What if “my body is changing” doesn’t require the interpretation “and that’s a problem”? What if it’s simply a fact? One that belongs to a body that has worked for you, carried you, recovered for you, felt things for you, for six-plus decades — and the only meaning it requires is the one you assign?
You can acknowledge real changes AND refuse to treat those changes as failure. You can take your health seriously AND stop approaching your body like a project to correct. You can be a woman who honors what’s shifting AND rejects the cultural story about what that shifting means. These are not contradictions. They are both true at once, and you may hold them both.
Three Small Steps to Start Noticing
This isn’t about sudden transformation or forced positivity. The installed messaging runs deep, and reclaiming your own narrative is actual work. But it starts with noticing — because you cannot update software you don’t know is running.
This week — The Message Audit. For seven days, simply notice (don’t judge, just notice) every thought you have about your aging body. Write them down without editing. At the end of the week, sit with your list and ask one question: “Did I arrive at this thought myself, or was I taught it? You will be surprised how many thoughts someone else taught you.
This month — The Source Question. For any critical thought that surfaces, practice asking: “Whose voice is this, really?” A parent’s? A magazine? A doctor who spoke carelessly in a two-minute appointment? Naming the origin creates distance. The thought moves from “this is true” to “this was someone’s opinion that I absorbed.” That is a meaningful shift — and once you make it, you can’t un-make it.
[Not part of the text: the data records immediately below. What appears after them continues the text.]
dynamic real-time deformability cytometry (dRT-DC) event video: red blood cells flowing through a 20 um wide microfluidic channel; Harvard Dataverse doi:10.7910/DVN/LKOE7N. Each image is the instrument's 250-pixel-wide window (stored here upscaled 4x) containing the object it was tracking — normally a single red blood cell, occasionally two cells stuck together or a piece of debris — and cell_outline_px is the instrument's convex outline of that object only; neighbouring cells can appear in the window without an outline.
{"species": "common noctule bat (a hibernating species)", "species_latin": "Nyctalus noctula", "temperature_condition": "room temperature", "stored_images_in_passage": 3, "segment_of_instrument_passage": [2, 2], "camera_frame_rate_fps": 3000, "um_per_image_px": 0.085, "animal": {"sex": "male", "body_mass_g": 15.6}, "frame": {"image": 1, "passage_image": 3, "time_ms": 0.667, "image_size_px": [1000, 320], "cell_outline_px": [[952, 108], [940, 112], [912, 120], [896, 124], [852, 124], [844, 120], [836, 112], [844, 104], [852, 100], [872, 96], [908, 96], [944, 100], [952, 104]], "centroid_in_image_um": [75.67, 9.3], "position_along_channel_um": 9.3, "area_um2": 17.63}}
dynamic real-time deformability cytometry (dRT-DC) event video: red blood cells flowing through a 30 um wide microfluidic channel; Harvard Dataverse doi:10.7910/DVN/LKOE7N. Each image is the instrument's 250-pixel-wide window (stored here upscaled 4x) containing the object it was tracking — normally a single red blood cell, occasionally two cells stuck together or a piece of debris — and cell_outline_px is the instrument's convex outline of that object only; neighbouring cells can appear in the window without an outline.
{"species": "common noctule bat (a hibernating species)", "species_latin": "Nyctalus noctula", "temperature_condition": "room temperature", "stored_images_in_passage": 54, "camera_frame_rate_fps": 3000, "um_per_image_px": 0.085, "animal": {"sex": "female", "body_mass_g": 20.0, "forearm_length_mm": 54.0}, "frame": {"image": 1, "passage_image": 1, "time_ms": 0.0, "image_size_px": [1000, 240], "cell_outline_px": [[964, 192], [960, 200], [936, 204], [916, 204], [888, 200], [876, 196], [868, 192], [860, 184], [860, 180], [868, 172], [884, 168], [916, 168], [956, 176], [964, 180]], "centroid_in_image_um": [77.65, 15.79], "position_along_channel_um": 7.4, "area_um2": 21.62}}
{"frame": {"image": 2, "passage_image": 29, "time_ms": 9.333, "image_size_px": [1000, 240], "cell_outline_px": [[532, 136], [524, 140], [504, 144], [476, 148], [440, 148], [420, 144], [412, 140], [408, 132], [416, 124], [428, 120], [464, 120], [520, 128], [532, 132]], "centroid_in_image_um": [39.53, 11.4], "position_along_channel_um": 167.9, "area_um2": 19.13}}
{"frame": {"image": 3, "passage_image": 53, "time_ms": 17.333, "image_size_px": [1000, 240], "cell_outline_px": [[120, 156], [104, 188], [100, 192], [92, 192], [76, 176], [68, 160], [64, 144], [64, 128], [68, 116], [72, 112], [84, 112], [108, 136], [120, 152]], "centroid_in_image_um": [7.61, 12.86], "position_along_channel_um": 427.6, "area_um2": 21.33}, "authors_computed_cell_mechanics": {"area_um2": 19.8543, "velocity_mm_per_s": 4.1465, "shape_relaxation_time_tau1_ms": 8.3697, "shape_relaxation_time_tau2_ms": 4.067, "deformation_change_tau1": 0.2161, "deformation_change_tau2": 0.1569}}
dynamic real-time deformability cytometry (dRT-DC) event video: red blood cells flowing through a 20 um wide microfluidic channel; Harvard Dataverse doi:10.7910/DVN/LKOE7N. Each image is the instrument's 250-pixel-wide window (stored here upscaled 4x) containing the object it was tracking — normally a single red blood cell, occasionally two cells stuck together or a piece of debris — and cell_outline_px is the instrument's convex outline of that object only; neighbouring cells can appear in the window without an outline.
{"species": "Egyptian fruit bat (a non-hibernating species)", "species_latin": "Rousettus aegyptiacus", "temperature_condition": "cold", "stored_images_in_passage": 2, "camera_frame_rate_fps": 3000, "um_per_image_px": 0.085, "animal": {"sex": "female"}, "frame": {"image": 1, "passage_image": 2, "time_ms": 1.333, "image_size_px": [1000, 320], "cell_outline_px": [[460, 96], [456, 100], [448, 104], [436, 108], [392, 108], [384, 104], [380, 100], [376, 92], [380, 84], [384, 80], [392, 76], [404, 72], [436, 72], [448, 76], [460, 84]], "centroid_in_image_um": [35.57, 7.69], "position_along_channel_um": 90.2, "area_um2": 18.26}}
As you go — One Both/And. Choose one installed message you’ve identified and write a single sentence that holds both what’s real and what’s also true. Not toxic positivity, just honesty. “My body has changed, AND my body has carried me through more than I’ve ever given it credit for.” Both things are real. You get to hold them both.
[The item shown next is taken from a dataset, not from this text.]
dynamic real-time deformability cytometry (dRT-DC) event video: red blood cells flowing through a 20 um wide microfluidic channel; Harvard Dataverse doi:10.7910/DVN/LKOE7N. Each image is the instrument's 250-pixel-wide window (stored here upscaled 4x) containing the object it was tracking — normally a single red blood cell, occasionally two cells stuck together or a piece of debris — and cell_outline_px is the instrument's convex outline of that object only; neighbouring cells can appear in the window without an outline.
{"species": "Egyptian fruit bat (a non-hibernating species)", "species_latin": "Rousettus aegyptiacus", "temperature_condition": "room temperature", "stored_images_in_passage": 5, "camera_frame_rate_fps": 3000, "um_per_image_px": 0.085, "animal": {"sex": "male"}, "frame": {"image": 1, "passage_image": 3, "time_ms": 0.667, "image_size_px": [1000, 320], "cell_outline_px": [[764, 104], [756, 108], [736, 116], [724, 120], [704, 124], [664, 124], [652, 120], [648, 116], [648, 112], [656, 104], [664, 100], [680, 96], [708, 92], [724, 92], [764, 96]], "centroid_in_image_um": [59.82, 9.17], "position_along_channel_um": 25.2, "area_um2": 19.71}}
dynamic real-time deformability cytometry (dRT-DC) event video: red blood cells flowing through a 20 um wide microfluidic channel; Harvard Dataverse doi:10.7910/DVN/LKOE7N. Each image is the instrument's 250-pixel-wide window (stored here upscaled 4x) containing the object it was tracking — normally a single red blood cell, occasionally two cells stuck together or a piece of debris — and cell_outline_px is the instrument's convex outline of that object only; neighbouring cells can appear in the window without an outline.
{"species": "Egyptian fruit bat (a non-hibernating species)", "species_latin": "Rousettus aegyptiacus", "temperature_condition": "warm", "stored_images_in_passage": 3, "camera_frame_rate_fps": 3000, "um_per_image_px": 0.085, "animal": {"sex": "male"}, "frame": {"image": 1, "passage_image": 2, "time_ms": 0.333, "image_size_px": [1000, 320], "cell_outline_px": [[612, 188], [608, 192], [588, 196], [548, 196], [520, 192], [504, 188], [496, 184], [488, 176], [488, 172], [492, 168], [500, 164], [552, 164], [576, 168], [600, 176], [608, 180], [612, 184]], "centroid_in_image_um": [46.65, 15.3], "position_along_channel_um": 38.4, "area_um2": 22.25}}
The Story You Actually Get to Tell
Patricia walked out of the Easton dressing room without the jeans. But she walked out with something more useful — the awareness that the voice she’d always assumed was hers had an address, and it wasn’t inside her.
That’s where this work begins. Not with a different body, but with the realization that the story you’ve been handed about your body was never yours to begin with. When you see the messaging as messaging — as something installed, not inherent — you can begin, for maybe the first time, to write your own.
Begin with the Message Audit. Seven days of noticing. That’s all. Because the moment you see the messaging as messaging rather than truth, something shifts — and once that happens, it can’t un-happen.